-------- Исходный текст --------

Взял Пашков бедных вдов от меня; бранит меня вместо благодарения. Он чаял: Христос просто положит; ано пущи и старова стали беситца. Запер их в пустую избу, ино никому приступу нет к ним; призвал к ним чернова попа, и оне ево дровами бросают, — и поволокся прочь. Я дома плачю, а делать не ведаю что. Приступить ко двору не смею: больно сердит на меня. Тайно послал к ним воды святыя, велел их умыть и напоить, и им, бедным, легче стало. Прибрели сами ко мне тайно, и я помазал их во имя Христово маслом, так опять, дал бог, стали здоровы и опять домой пошли да по ночам ко мне прибегали тайно молитца богу. Изрядные детки стали, играть перестали и правильца держатца стали. На Москве с бояронею в Вознесенском монастыре вселились. Слава о них богу!
Таже с Нерчи реки паки назад возвратилися к Русе. Пять недель по льду голому ехали на нартах [58]. Мне под робят и под рухлишко дал две клячки, а сам и протопопица брели пеши, убивающеся о лед. Страна варварская, иноземцы немирные; отстать от лошадей не смеем, а за лошедьми итти не поспеем, голодные и томные люди. Протопопица бедная бредет-бредет, да и повалится, — кользко гораздо! В ыную пору, бредучи, повалилась, а иной томной же человек на нее набрел, тут же и повалился; оба кричат, а встать не могут. Мужик кричит: «матушка-государыня, прости!» А протопопица кричит: «что ты, батько, меня задавил?» Я пришел, — на меня, бедная, пеняет, говоря: «долго ли муки сея, протопоп, будет?» И я говорю: «Марковна, до самыя смерти!» Она же, вздохня, отвещала: «добро, Петровичь, ино еще побредем».

--------

Перепишите из исходного текста дословно фрагмент, начиная со слов «Взял Пашков бедных» и продолжая вплоть до слов «о них богу!».

-------- Набор данных --------

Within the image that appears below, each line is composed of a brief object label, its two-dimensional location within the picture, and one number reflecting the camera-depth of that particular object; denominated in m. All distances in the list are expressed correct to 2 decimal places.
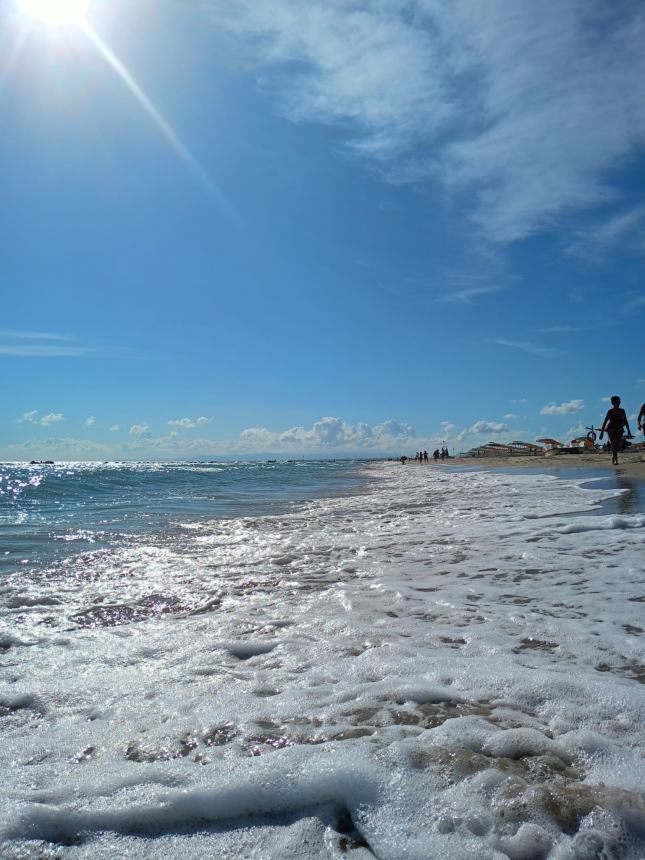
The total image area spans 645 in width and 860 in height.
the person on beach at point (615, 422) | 17.39
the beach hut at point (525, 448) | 61.89
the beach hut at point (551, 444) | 58.08
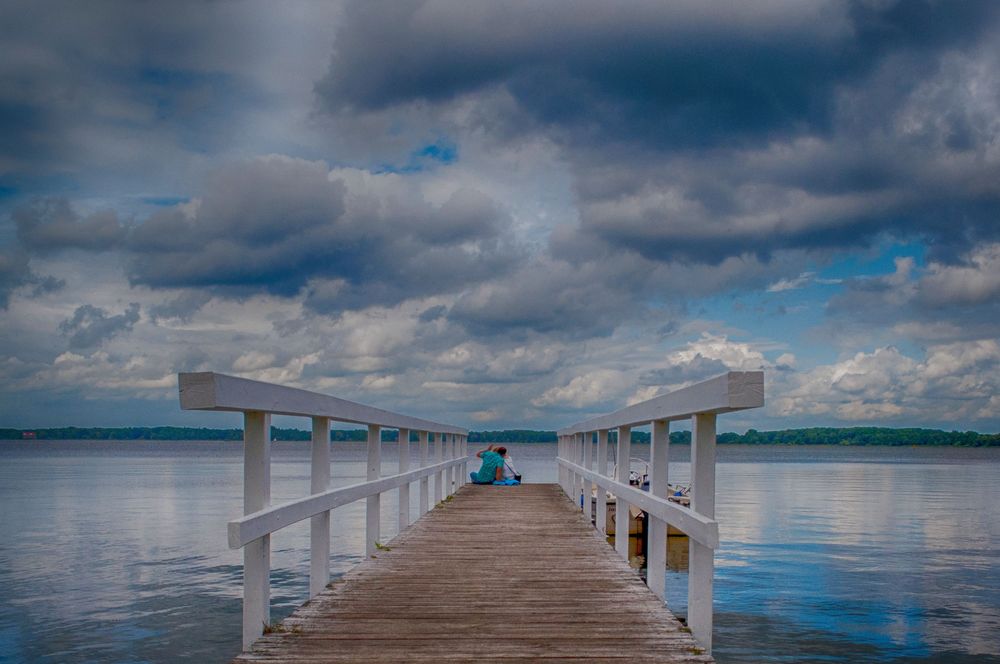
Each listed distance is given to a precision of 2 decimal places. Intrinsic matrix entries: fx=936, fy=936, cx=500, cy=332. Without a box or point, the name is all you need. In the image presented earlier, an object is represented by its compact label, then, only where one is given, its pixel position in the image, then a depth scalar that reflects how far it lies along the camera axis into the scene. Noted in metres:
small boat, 19.64
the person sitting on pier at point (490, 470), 20.08
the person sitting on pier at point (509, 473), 21.29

--------

Ваше решение
Взял Пашков бедных вдов от меня; бранит меня вместо благодарения. Он чаял: Христос просто положит; ано пущи и старова стали беситца. Запер их в пустую избу, ино никому приступу нет к ним; призвал к ним чернова попа, и оне ево дровами бросают, — и поволокся прочь. Я дома плачю, а делать не ведаю что. Приступить ко двору не смею: больно сердит на меня. Тайно послал к ним воды святыя, велел их умыть и напоить, и им, бедным, легче стало. Прибрели сами ко мне тайно, и я помазал их во имя Христово маслом, так опять, дал бог, стали здоровы и опять домой пошли да по ночам ко мне прибегали тайно молитца богу. Изрядные детки стали, играть перестали и правильца держатца стали. На Москве с бояронею в Вознесенском монастыре вселились. Слава о них богу!